I was trying to engage a colleague in the supposition that the most engaging and addictive customer experiences tend to be the most data driven. My colleague (an ardent fan of delivering customer delight) looked at me strangely and asked, “surely the best customer experiences are driven through the human interaction with customer success rockstars?” I reflected – surely a human being engaging with a customer is always going to deliver the best experience?
“How long have you been married?”, I ask.
“27 years”, came the reply.
“How was the first date?”
My colleague shares an embarrassing first date story. I blush.
“But I bet that 6 months later, it was quite different?”, I ask.

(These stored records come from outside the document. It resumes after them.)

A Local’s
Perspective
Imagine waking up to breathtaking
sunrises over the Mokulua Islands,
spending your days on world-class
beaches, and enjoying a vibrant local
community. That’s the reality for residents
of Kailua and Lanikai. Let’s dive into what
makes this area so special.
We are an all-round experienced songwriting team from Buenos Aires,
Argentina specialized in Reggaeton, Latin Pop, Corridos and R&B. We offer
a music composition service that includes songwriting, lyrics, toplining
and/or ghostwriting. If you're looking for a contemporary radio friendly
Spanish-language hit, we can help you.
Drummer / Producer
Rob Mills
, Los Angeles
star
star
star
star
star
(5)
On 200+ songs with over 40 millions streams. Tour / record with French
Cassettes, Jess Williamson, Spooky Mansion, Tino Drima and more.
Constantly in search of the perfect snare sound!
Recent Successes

“Oh yes, when we had got to know each other, it felt great, we were meant for each other”, replies colleague.
“And after a year, 5 years, 10 years, 20 years, 27 years, it must have got better and better?”, I suggest.
My colleague agrees.
“So on the first date, your internal data warehouse was pretty empty, not a lot of data points. Most of the data points are unknown. After some time, your internal data warehouse has more reference points. You are more confident on buying a birthday present, or cooking their favourite meal. After a lot of time, your internal data warehouse is really full of data, and you feel confident in predicting how they might react to scenarios, etc.”
Colleague slowly nods their head. The penny drops.

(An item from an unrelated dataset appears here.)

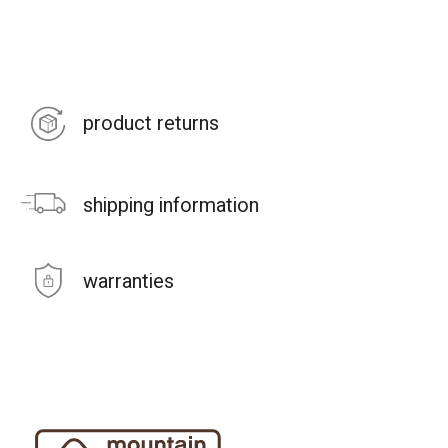
product returns
shipping information
warranties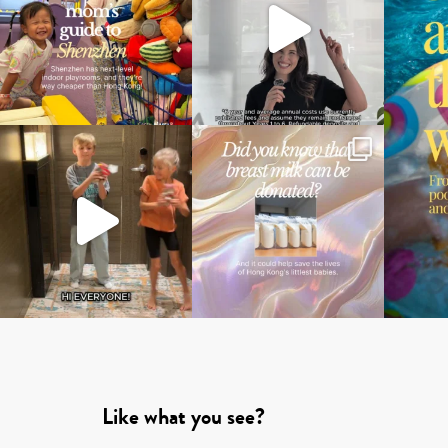
Like what you see?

In fact, your memories and experiences are not at all dissimilar to a data warehouse. The data is collected in isolation, but connected together through logic. It starts with binary responses – Bob does not like shellfish – and grows into insight and ability to predict outcomes – if Bob does not like shellfish, he probably won’t enjoy langoustine, even though he never tried them.

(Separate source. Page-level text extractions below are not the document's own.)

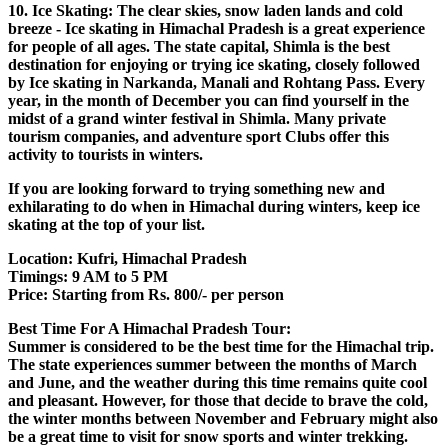
10. Ice Skating: The clear skies, snow laden lands and cold
breeze - Ice skating in Himachal Pradesh is a great experience
for people of all ages. The state capital, Shimla is the best
destination for enjoying or trying ice skating, closely followed
by Ice skating in Narkanda, Manali and Rohtang Pass. Every
year, in the month of December you can find yourself in the
midst of a grand winter festival in Shimla. Many private
tourism companies, and adventure sport Clubs offer this
activity to tourists in winters.
If you are looking forward to trying something new and
exhilarating to do when in Himachal during winters, keep ice
skating at the top of your list.
Location: Kufri, Himachal Pradesh
Timings: 9 AM to 5 PM
Price: Starting from Rs. 800/- per person
Best Time For A Himachal Pradesh Tour:
Summer is considered to be the best time for the Himachal trip.
The state experiences summer between the months of March
and June, and the weather during this time remains quite cool
and pleasant. However, for those that decide to brave the cold,
the winter months between November and February might also
be a great time to visit for snow sports and winter trekking.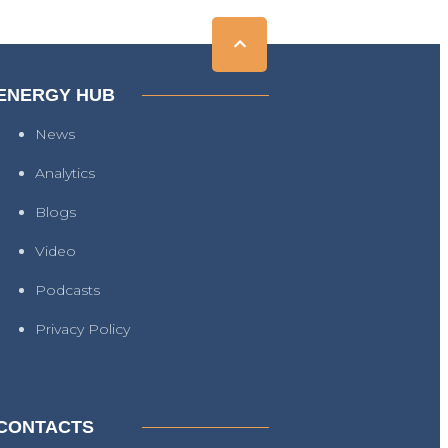
ENERGY HUB
News
Analytics
Blogs
Video
Podcasts
Privacy Policy
CONTACTS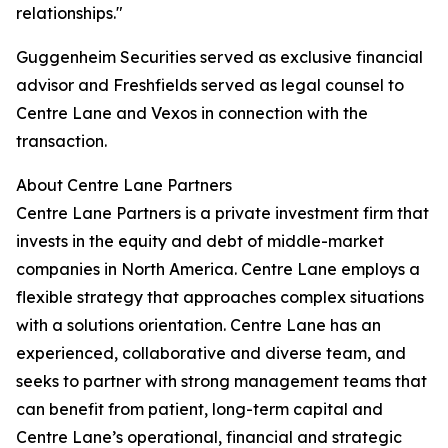
relationships."
Guggenheim Securities served as exclusive financial
advisor and Freshfields served as legal counsel to
Centre Lane and Vexos in connection with the
transaction.
About Centre Lane Partners
Centre Lane Partners is a private investment firm that
invests in the equity and debt of middle-market
companies in North America. Centre Lane employs a
flexible strategy that approaches complex situations
with a solutions orientation. Centre Lane has an
experienced, collaborative and diverse team, and
seeks to partner with strong management teams that
can benefit from patient, long-term capital and
Centre Lane’s operational, financial and strategic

The more data points you can create, validate and link, the more likely you are to be able to interpret, predict and respond to a customer action. Far from being customer fan’s nemesis, data is in fact our best friend. You own the desired outcome – the data helps you determine HOW to achieve it.
An article I recently read pointed out that we aren’t looking to make customers happy – happy customers still leave. In fact, we are looking to make customers successful (moving through our customer journey) – successful customer achieve value, form habits with our product and become fans – driving advocacy, renewal and cross-sell / up-sell.